Non-neuronal cells and particularly SGCs are increasingly recognized for their role in the etiology of neuropathic pain. SGC are coupled via gap junctions that are modified by nerve injury as well as neuroinflammation [54]. Chemotherapeutic drugs, such as oxaliplatin or paclitaxel, have been shown to alter the number of gap junctions between SGCs leading to increased electrical coupling and calcium oscillatory activity within the DRG [62, 63]. In addition, SGC transmit signals bidirectionally between neuron and glia through purinergic (ATP) signaling [64]. Our data shows that Cluster 7 is enriched in purine metabolism proteins that are important for ATP signaling. Changes in ATP sensitivity within the DRG have been previously demonstrated in a mouse pain model with mechanical hypersensitivity and DRG sensory neuron hyperexcitability [45, 65, 66]. An analysis of differentially expressed proteins points to an enrichment of ATP regulators that are associated with mitochondrial activity. The largest of our clusters (Cluster 1) represents mitochondrial proteins including cytochrome C oxidase subunit 7c (Cox7c), mitochondrial encoded cytochrome C oxidase 1 (mt-Co1), thioredoxin 2 (Txn2), and hypoxia-inducible domain family member 1a (Higd1a). Mitochondrial dysfunction is a common feature of neuropathic pain including PIPN [42]. Changes in mitochondrial proteins can impact multiple cell types within the DRG and may influence processes such as schwann cell myelination [67].
Our findings involve nitrogen metabolism (Cluster 6), which fits in with existing research on nitrogen-related compounds in neuropathic pain. Namely, myoglobin (Mb) has been shown to be involved in pain processes [68]. Within this pathway, nitric oxide (NO) is important in a number of signaling pathways, including immune regulation, neuronal survival, and synaptic plasticity [69], and an overproduction of NO is associated with neuropathic pain [70]. Molecules associated with nitrogen metabolism have been shown to modulate sensory neuron excitability and nociceptive effects [71]. Within Cluster 6, we find that the fatty acid binding protein 4 (FABP4) is significantly increased within the DRG in response to paclitaxel. FABP4 is expressed in adipocytes as well as immune cells such as macrophages and participates in lipid signaling as well as nitrogen metabolism. Studies show that FABP4 can contribute to neuroinflammation [72].
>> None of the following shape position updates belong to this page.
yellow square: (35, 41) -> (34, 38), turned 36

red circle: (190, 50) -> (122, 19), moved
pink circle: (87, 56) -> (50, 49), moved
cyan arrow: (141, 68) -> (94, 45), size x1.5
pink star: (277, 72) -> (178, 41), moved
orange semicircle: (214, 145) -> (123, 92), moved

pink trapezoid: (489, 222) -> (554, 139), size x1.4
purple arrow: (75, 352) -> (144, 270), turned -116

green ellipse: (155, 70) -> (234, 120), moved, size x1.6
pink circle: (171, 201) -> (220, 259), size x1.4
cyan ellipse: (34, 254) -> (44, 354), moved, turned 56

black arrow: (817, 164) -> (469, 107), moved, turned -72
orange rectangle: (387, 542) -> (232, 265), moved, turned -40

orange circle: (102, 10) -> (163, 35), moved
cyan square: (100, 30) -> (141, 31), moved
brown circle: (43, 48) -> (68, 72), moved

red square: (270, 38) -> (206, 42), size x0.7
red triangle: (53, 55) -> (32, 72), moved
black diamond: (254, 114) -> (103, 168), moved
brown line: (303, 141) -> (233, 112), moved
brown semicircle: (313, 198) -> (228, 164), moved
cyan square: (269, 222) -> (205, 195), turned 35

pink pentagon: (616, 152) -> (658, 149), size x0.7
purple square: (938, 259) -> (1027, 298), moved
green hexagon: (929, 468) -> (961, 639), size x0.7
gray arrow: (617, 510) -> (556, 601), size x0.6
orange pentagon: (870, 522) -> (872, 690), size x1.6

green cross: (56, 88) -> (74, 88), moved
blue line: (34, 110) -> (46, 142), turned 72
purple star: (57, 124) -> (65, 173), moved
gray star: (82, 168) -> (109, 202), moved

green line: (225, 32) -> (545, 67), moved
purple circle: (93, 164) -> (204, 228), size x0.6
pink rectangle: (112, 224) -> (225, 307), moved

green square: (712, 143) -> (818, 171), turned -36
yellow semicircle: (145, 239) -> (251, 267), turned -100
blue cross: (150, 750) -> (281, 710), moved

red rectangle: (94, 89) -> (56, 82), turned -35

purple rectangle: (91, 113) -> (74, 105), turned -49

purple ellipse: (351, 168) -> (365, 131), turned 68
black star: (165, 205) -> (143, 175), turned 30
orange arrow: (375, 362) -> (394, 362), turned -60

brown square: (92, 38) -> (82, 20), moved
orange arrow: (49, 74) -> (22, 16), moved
Our findings provide insight on mechanisms that can contribute to pain responses following paclitaxel treatment within our PIPN model. Our proteomic results are consistent with earlier findings using this mouse model showing an effect of paclitaxel on mechanical and thermal sensitivity. This result is also similar to proteomic studies of paclitaxel associated neuropathy within the rat DRG [41]. Understanding the mechanisms that contribute to PIPN is an important research direction that can be leveraged through combining several OMIC technologies including RNA sequencing (RNAseq) and proteomics withing these important preclinical models.